Each line of the data must be given back verbatim, with pictures removed.

RECORD EXTRACTS below:

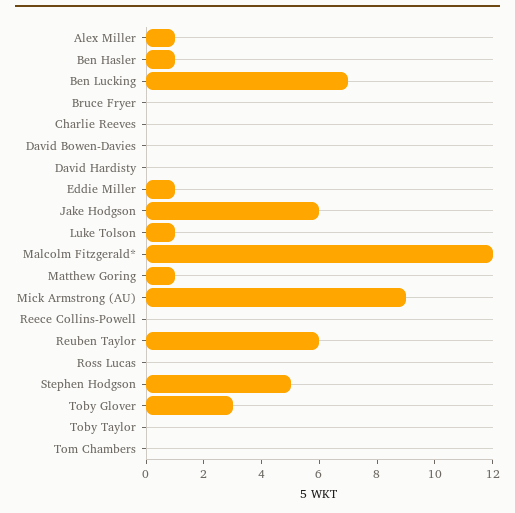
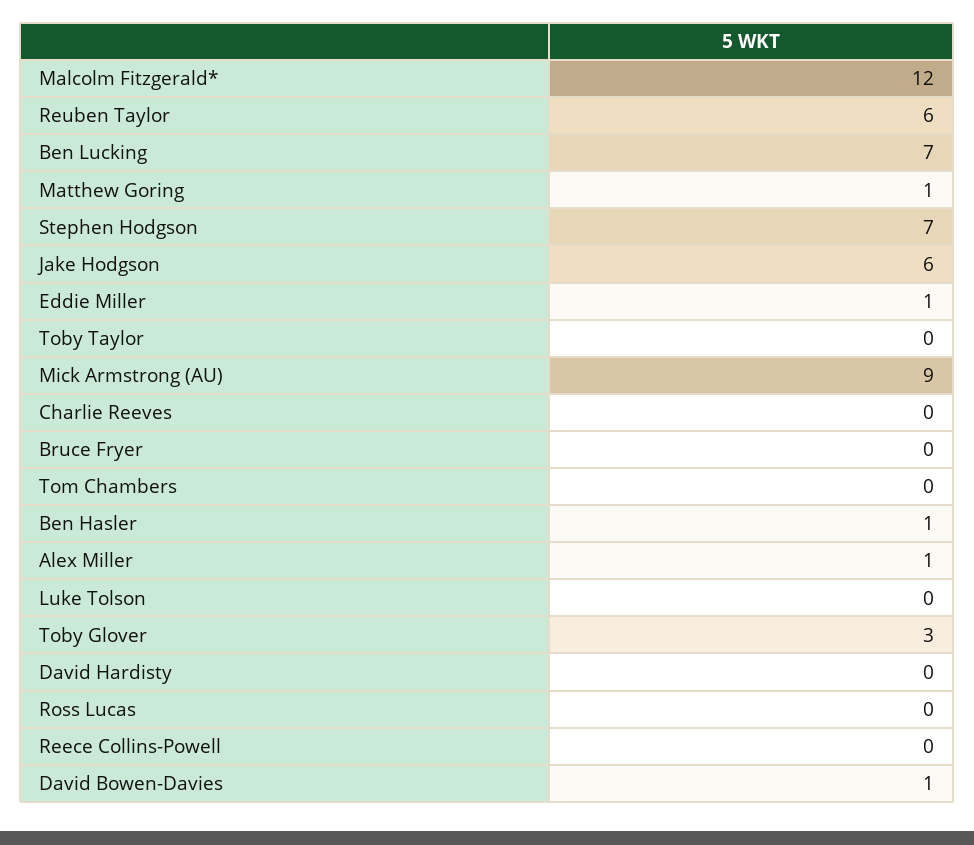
  {
    "Alex Miller": 1,
    "Ben Hasler": 1,
    "Ben Lucking": 7,
    "Bruce Fryer": 0,
    "Charlie Reeves": 0,
-   "David Bowen-Davies": 0,
+   "David Bowen-Davies": 1,
    "David Hardisty": 0,
    "Eddie Miller": 1,
    "Jake Hodgson": 6,
-   "Luke Tolson": 1,
+   "Luke Tolson": 0,
    "Malcolm Fitzgerald*": 12,
    "Matthew Goring": 1,
    "Mick Armstrong (AU)": 9,
    "Reece Collins-Powell": 0,
    "Reuben Taylor": 6,
    "Ross Lucas": 0,
-   "Stephen Hodgson": 5,
+   "Stephen Hodgson": 7,
    "Toby Glover": 3,
    "Toby Taylor": 0,
    "Tom Chambers": 0
  }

End of RECORD EXTRACTS.

WRITTEN RESPONSE
  {
    "Alex Miller": 1,
    "Ben Hasler": 1,
    "Ben Lucking": 7,
    "Bruce Fryer": 0,
    "Charlie Reeves": 0,
-   "David Bowen-Davies": 0,
+   "David Bowen-Davies": 1,
    "David Hardisty": 0,
    "Eddie Miller": 1,
    "Jake Hodgson": 6,
-   "Luke Tolson": 1,
+   "Luke Tolson": 0,
    "Malcolm Fitzgerald*": 12,
    "Matthew Goring": 1,
    "Mick Armstrong (AU)": 9,
    "Reece Collins-Powell": 0,
    "Reuben Taylor": 6,
    "Ross Lucas": 0,
-   "Stephen Hodgson": 5,
+   "Stephen Hodgson": 7,
    "Toby Glover": 3,
    "Toby Taylor": 0,
    "Tom Chambers": 0
  }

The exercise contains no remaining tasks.